On the other hand, when there are multipaths, the correlation components of the delayed waves overlap, so that the correlation amplitude output waveform has a trapezoidal waveform as shown in FIG. Therefore, when trying to obtain symbol synchronization timing from this trapezoidal waveform, the timing of the peak value varies by the delay time of the delay wave corresponding to the upper side of the trapezoid, and as a result, the accuracy of symbol synchronization decreases.

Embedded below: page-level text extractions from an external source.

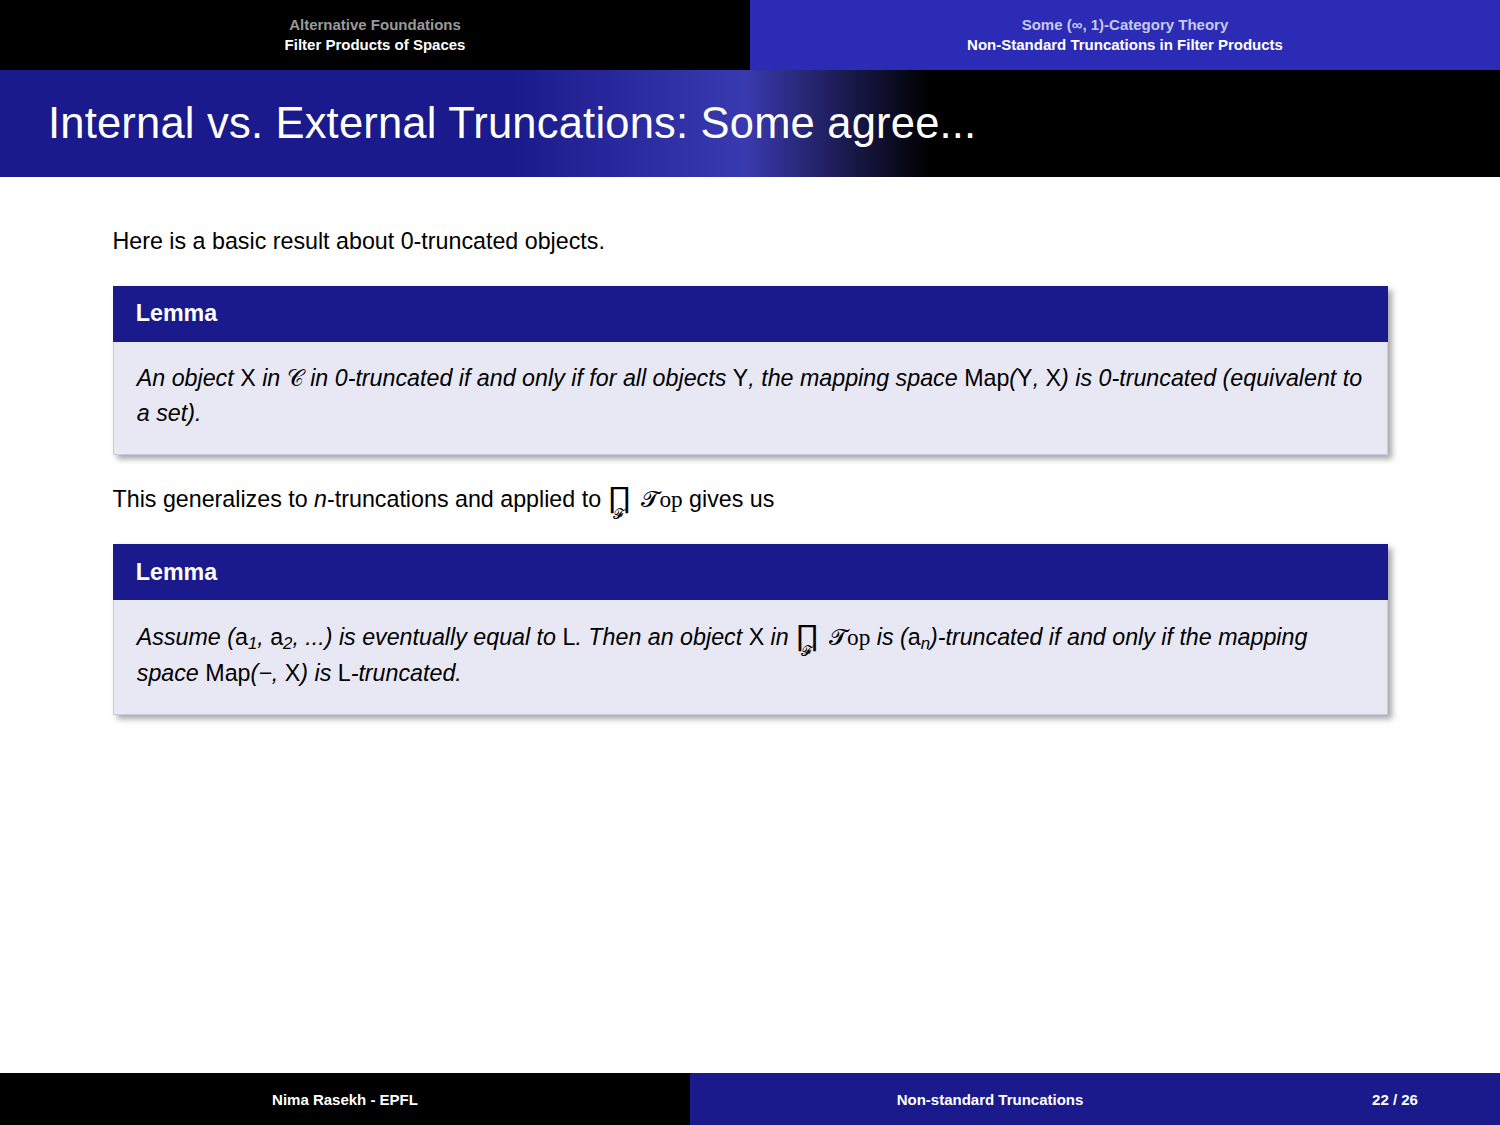Alternative Foundations Filter Products of Spaces
Some (∞, 1)-Category Theory Non-Standard Truncations in Filter Products
Internal vs. External Truncations: Some agree...
Here is a basic result about 0-truncated objects.
Lemma
An object X in 𝒞 in 0-truncated if and only if for all objects Y, the mapping space Map(Y, X) is 0-truncated (equivalent to a set).
This generalizes to n-truncations and applied to ∏𝓕 𝓣op gives us
Lemma
Assume (a 1, a 2, ...) is eventually equal to L. Then an object X in ∏𝓕 𝓣op is (an)-truncated if and only if the mapping space Map(−, X) is L-truncated.
Nima Rasekh - EPFL
Non-standard Truncations
22 / 26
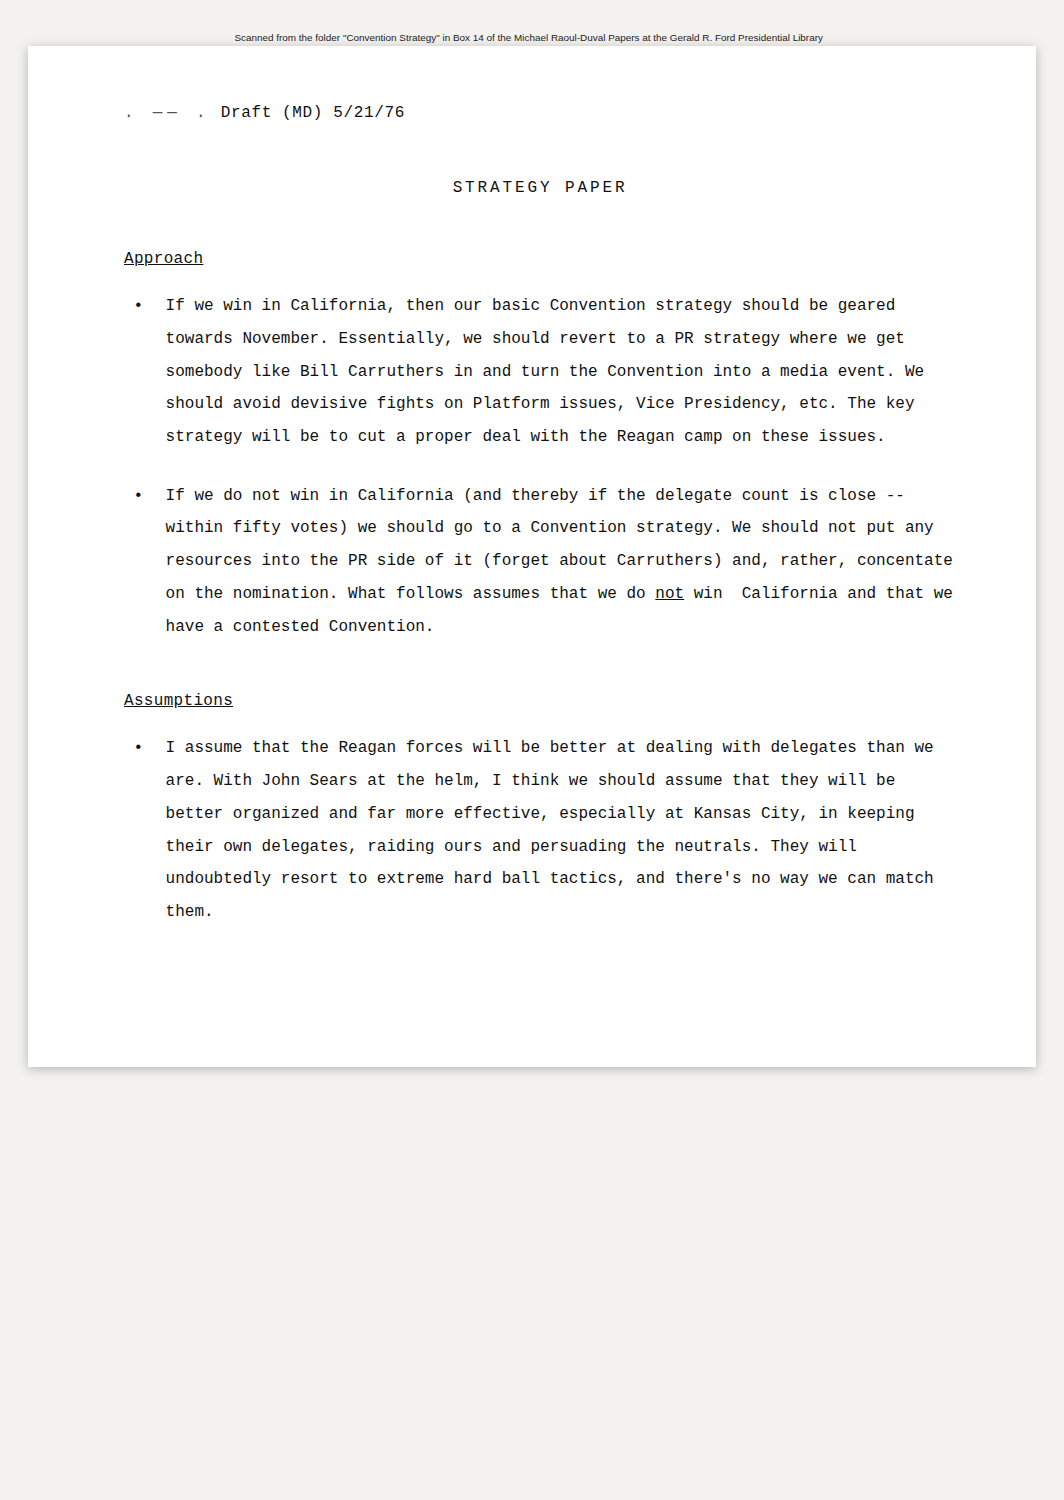Scanned from the folder "Convention Strategy" in Box 14 of the Michael Raoul-Duval Papers at the Gerald R. Ford Presidential Library
. —— . Draft (MD) 5/21/76
STRATEGY PAPER
Approach
If we win in California, then our basic Convention strategy should be geared towards November. Essentially, we should revert to a PR strategy where we get somebody like Bill Carruthers in and turn the Convention into a media event. We should avoid devisive fights on Platform issues, Vice Presidency, etc. The key strategy will be to cut a proper deal with the Reagan camp on these issues.
If we do not win in California (and thereby if the delegate count is close -- within fifty votes) we should go to a Convention strategy. We should not put any resources into the PR side of it (forget about Carruthers) and, rather, concentate on the nomination. What follows assumes that we do not win California and that we have a contested Convention.
Assumptions
I assume that the Reagan forces will be better at dealing with delegates than we are. With John Sears at the helm, I think we should assume that they will be better organized and far more effective, especially at Kansas City, in keeping their own delegates, raiding ours and persuading the neutrals. They will undoubtedly resort to extreme hard ball tactics, and there's no way we can match them.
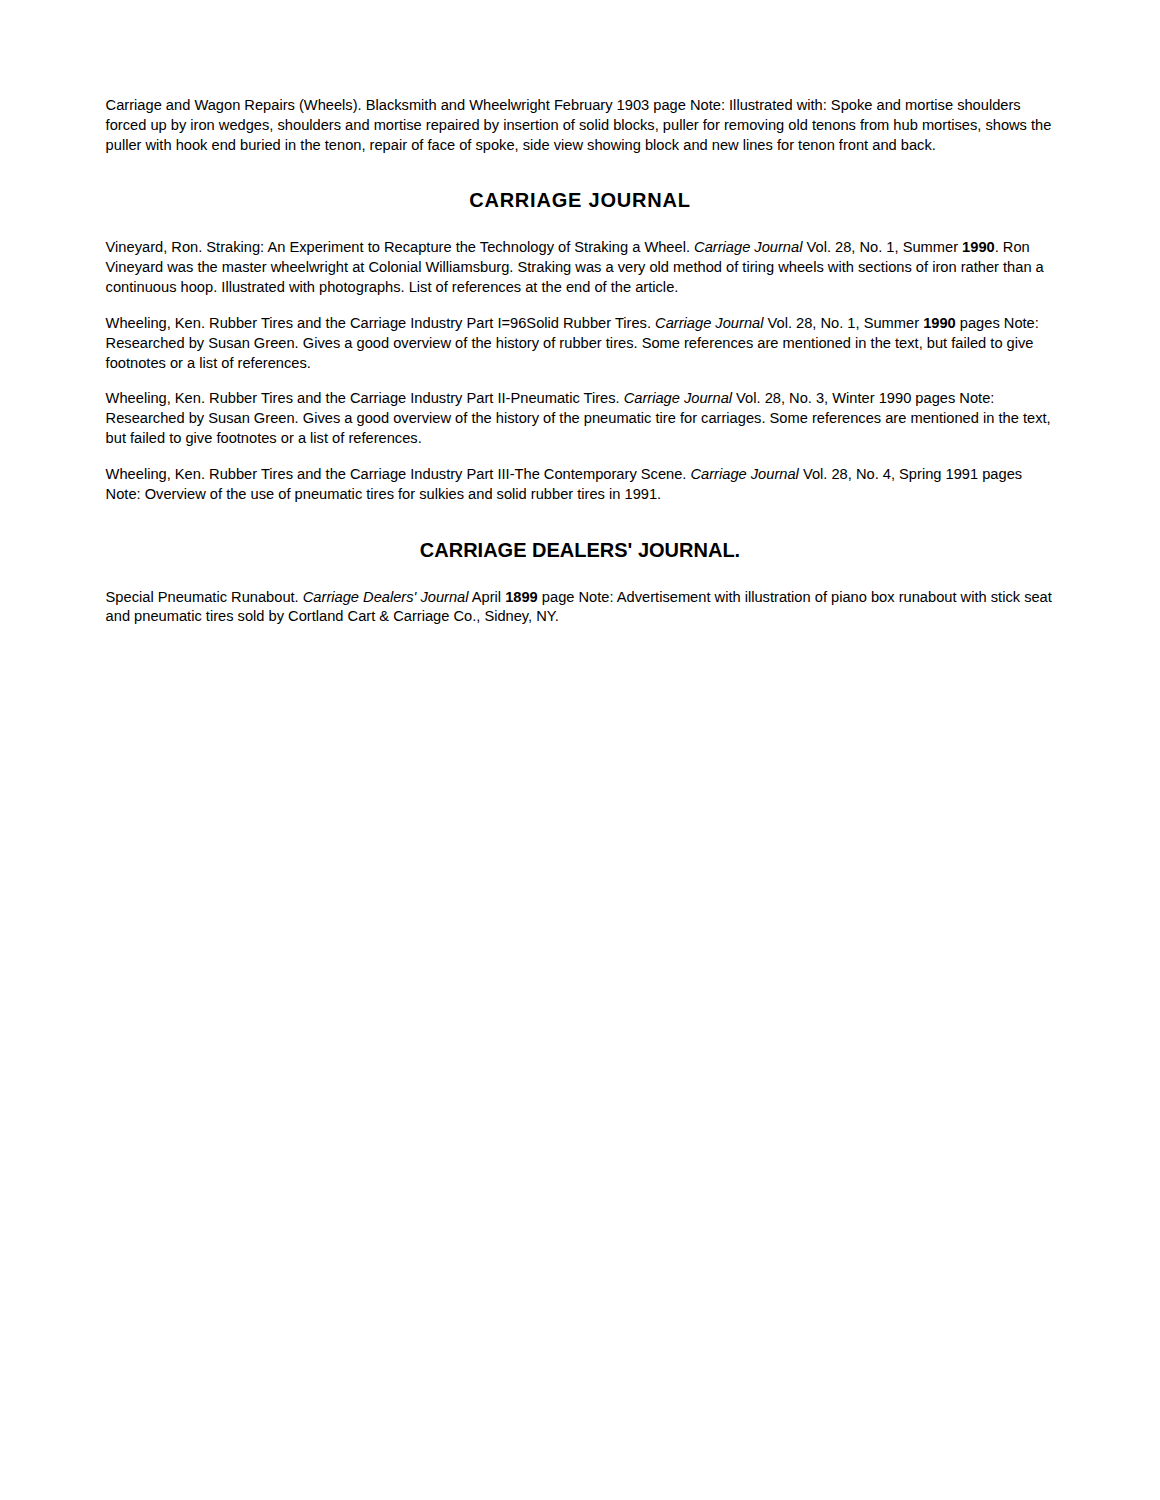Carriage and Wagon Repairs (Wheels). Blacksmith and Wheelwright February 1903 page Note: Illustrated with: Spoke and mortise shoulders forced up by iron wedges, shoulders and mortise repaired by insertion of solid blocks, puller for removing old tenons from hub mortises, shows the puller with hook end buried in the tenon, repair of face of spoke, side view showing block and new lines for tenon front and back.
CARRIAGE JOURNAL
Vineyard, Ron. Straking: An Experiment to Recapture the Technology of Straking a Wheel. Carriage Journal Vol. 28, No. 1, Summer 1990. Ron Vineyard was the master wheelwright at Colonial Williamsburg. Straking was a very old method of tiring wheels with sections of iron rather than a continuous hoop. Illustrated with photographs. List of references at the end of the article.
Wheeling, Ken. Rubber Tires and the Carriage Industry Part I=96Solid Rubber Tires. Carriage Journal Vol. 28, No. 1, Summer 1990 pages Note: Researched by Susan Green. Gives a good overview of the history of rubber tires. Some references are mentioned in the text, but failed to give footnotes or a list of references.
Wheeling, Ken. Rubber Tires and the Carriage Industry Part II-Pneumatic Tires. Carriage Journal Vol. 28, No. 3, Winter 1990 pages Note: Researched by Susan Green. Gives a good overview of the history of the pneumatic tire for carriages. Some references are mentioned in the text, but failed to give footnotes or a list of references.
Wheeling, Ken. Rubber Tires and the Carriage Industry Part III-The Contemporary Scene. Carriage Journal Vol. 28, No. 4, Spring 1991 pages Note: Overview of the use of pneumatic tires for sulkies and solid rubber tires in 1991.
CARRIAGE DEALERS' JOURNAL.
Special Pneumatic Runabout. Carriage Dealers' Journal April 1899 page Note: Advertisement with illustration of piano box runabout with stick seat and pneumatic tires sold by Cortland Cart & Carriage Co., Sidney, NY.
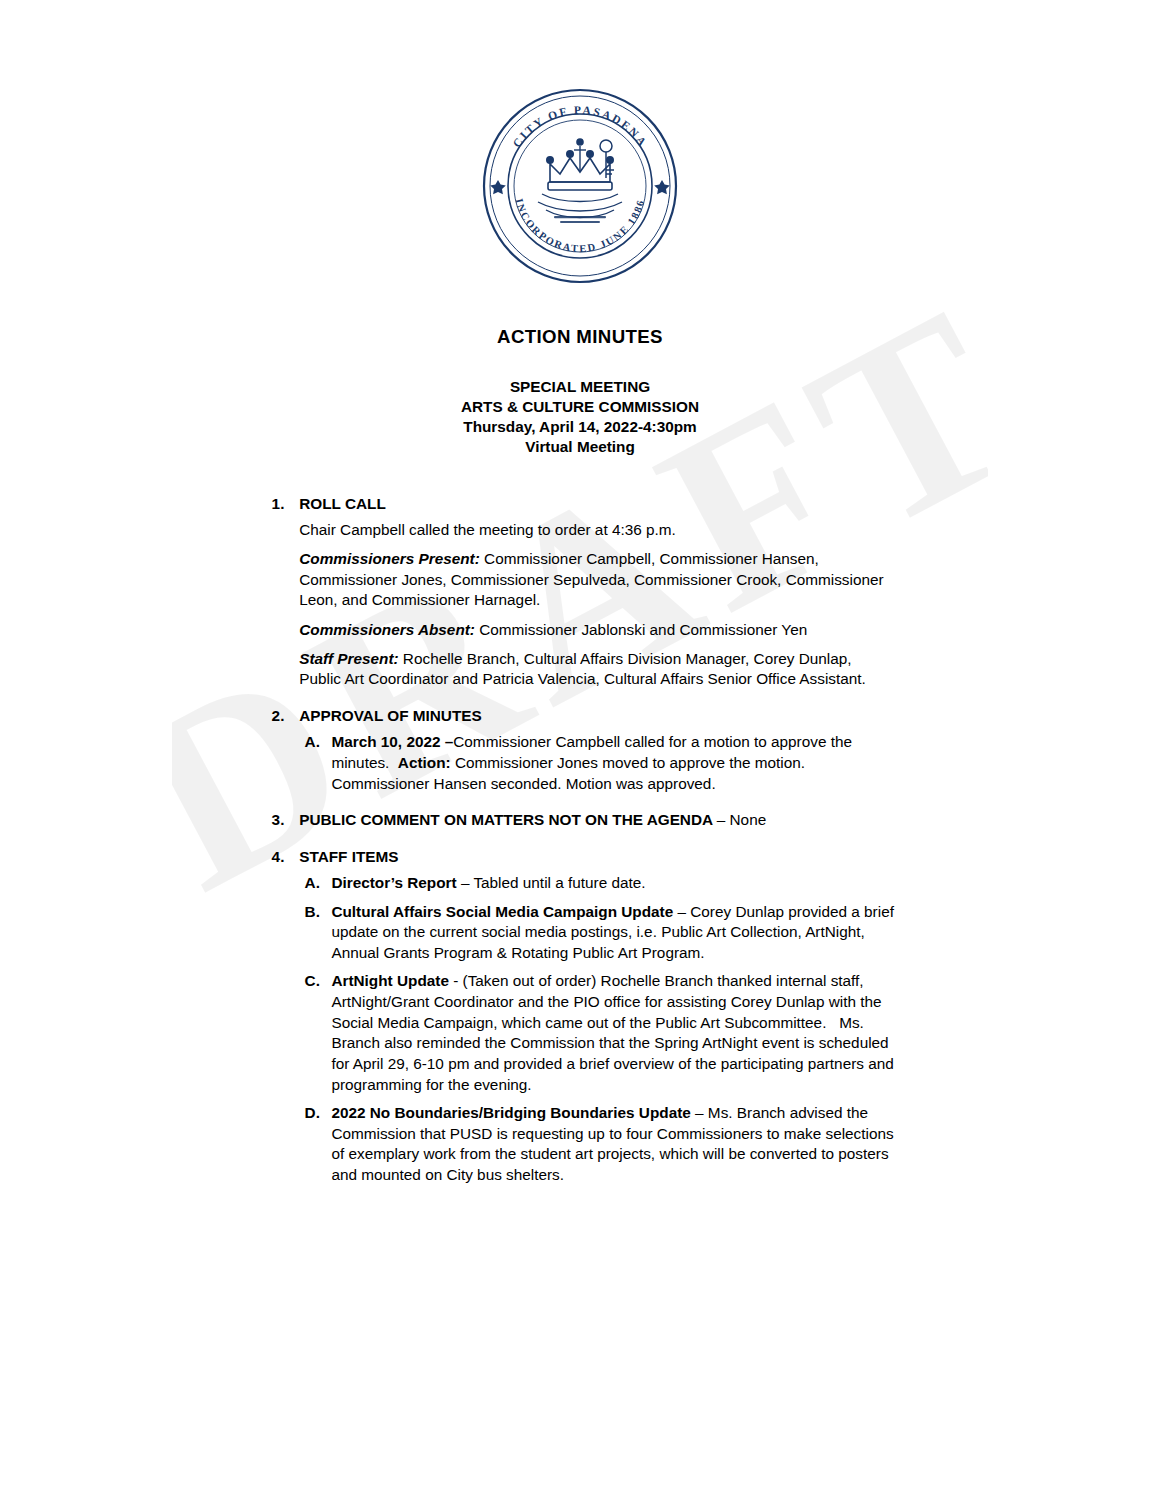DRAFT
CITY OF PASADENA INCORPORATED JUNE 1886
ACTION MINUTES
SPECIAL MEETING
ARTS & CULTURE COMMISSION
Thursday, April 14, 2022-4:30pm
Virtual Meeting
ROLL CALL
Chair Campbell called the meeting to order at 4:36 p.m.
Commissioners Present: Commissioner Campbell, Commissioner Hansen, Commissioner Jones, Commissioner Sepulveda, Commissioner Crook, Commissioner Leon, and Commissioner Harnagel.
Commissioners Absent: Commissioner Jablonski and Commissioner Yen
Staff Present: Rochelle Branch, Cultural Affairs Division Manager, Corey Dunlap, Public Art Coordinator and Patricia Valencia, Cultural Affairs Senior Office Assistant.
APPROVAL OF MINUTES
March 10, 2022 –Commissioner Campbell called for a motion to approve the minutes. Action: Commissioner Jones moved to approve the motion. Commissioner Hansen seconded. Motion was approved.
PUBLIC COMMENT ON MATTERS NOT ON THE AGENDA – None
STAFF ITEMS
Director’s Report – Tabled until a future date.
Cultural Affairs Social Media Campaign Update – Corey Dunlap provided a brief update on the current social media postings, i.e. Public Art Collection, ArtNight, Annual Grants Program & Rotating Public Art Program.
ArtNight Update - (Taken out of order) Rochelle Branch thanked internal staff, ArtNight/Grant Coordinator and the PIO office for assisting Corey Dunlap with the Social Media Campaign, which came out of the Public Art Subcommittee. Ms. Branch also reminded the Commission that the Spring ArtNight event is scheduled for April 29, 6-10 pm and provided a brief overview of the participating partners and programming for the evening.
2022 No Boundaries/Bridging Boundaries Update – Ms. Branch advised the Commission that PUSD is requesting up to four Commissioners to make selections of exemplary work from the student art projects, which will be converted to posters and mounted on City bus shelters.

However, in the device of the present embodiment, the subtraction circuit 110 uses the output of the amplitude detection circuit 108 shown in FIG. 3D to delay the signal itself by the delay circuit 109 (FIG. 3E). Is subtracted. This subtraction output waveform has a multipath component canceled as shown in FIG. Then, the peak of the subtraction output waveform is detected by the maximum value timing detection circuit 111, and the symbol detection timing is detected by the synchronization detection circuit 112 based on the detection timing. Therefore, by detecting the peak of the subtraction output waveform, it is possible to accurately detect the symbol synchronization timing even when a multipath exists. That is, the timing of the maximum value (peak value) can be used as the head of the symbol regardless of the presence or absence of multipath.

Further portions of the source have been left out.